Ivanna Robledo, a first-year graduate student pursuing her Master’s in anthropology, received an honorable mention.

The NSF Graduate Research Fellowship Program helps ensure the vitality of the human resource base of science and engineering in the United States and reinforces its diversity.

The program recognizes and supports outstanding graduate students in NSF-supported science, technology, engineering and mathematics disciplines who are pursuing research-based master’s and doctoral degrees at accredited United States institutions. 

Fellows share in the prestige and opportunities that become available when they are selected. Fellows benefit from a three-year annual stipend of $34,000 along with a $12,000 cost of education allowance for tuition and fees (paid to the institution), opportunities for international research and professional development, and the freedom to conduct their own research at any accredited U.S. institution of graduate education they choose.

The NSF Graduate Research Fellowship is specifically awarded to students who show promise as researchers, as opposed to a student’s research project.

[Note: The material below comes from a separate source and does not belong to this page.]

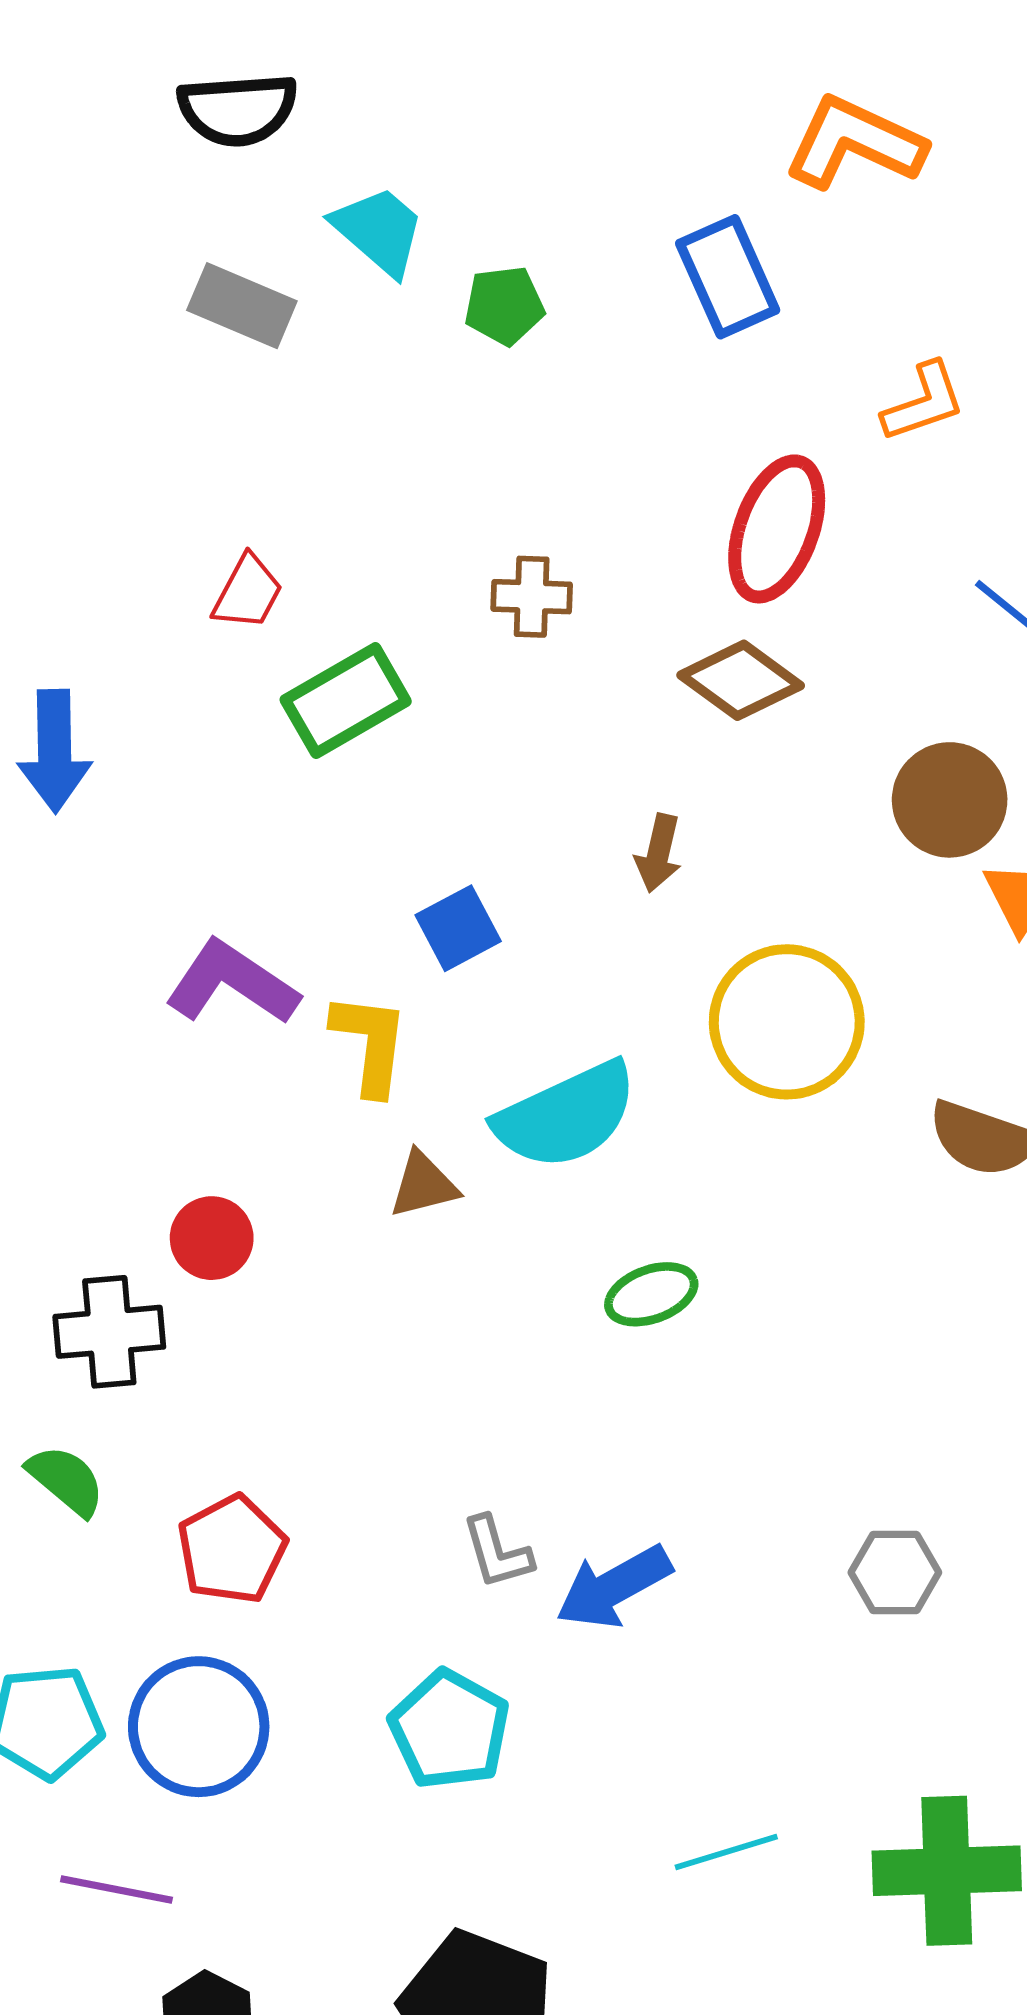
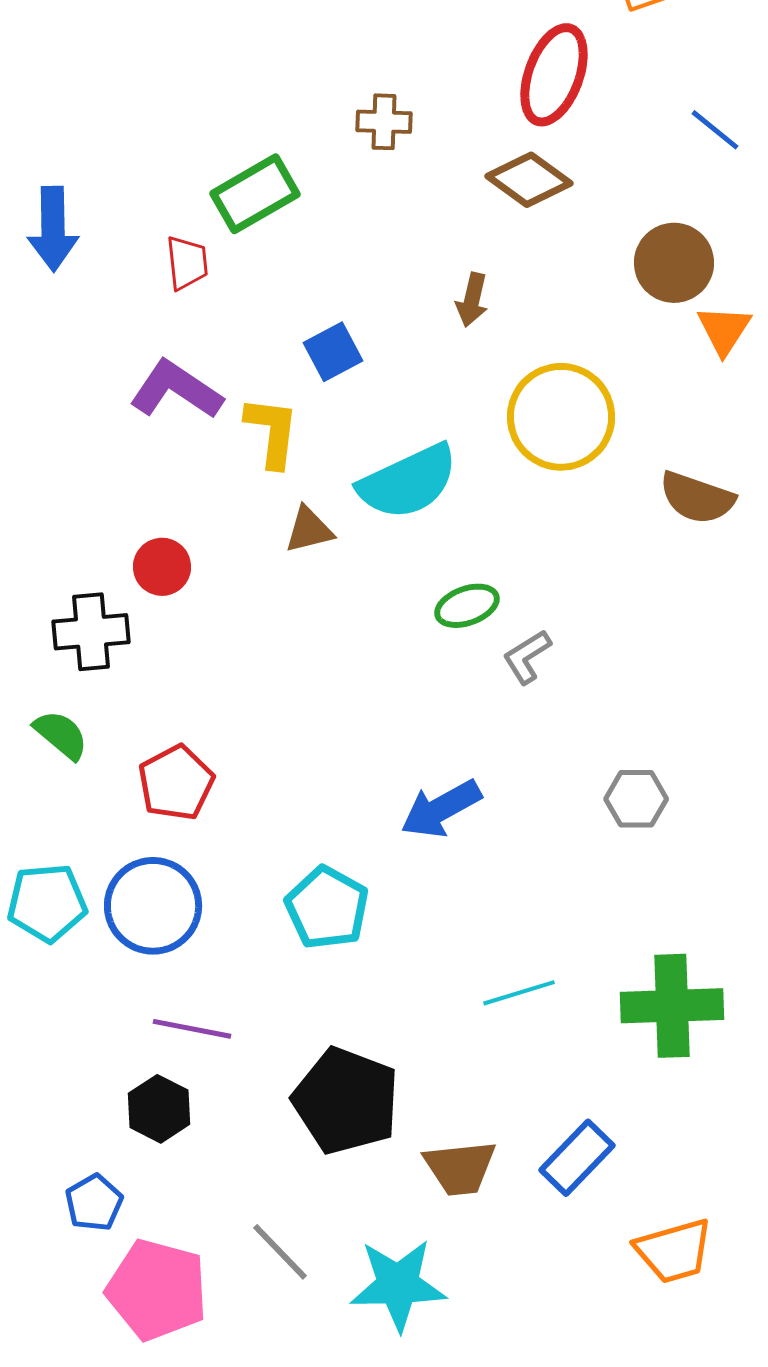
red trapezoid: (248, 592) -> (187, 263), moved, turned -34
gray L-shape: (497, 1552) -> (527, 657), moved, turned 74
purple line: (117, 1890) -> (192, 1029), moved

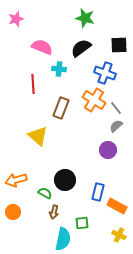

Although students submit research plans as part of their application materials, selection is not based wholly on their proposed research, nor are students bound to the proposal submitted with the application.

Since 1952, NSF has funded more than 50,000 Graduate Research Fellowships out of more than 500,000 applicants. 

Currently, 42 fellows have gone on to become Nobel laureates and more than 450 have become members of the National Academy of Sciences. 

In addition, the Graduate Research Fellowship Program has a high rate of doctorate degree completion, with more than 70 percent of students completing their doctorates within 11 years.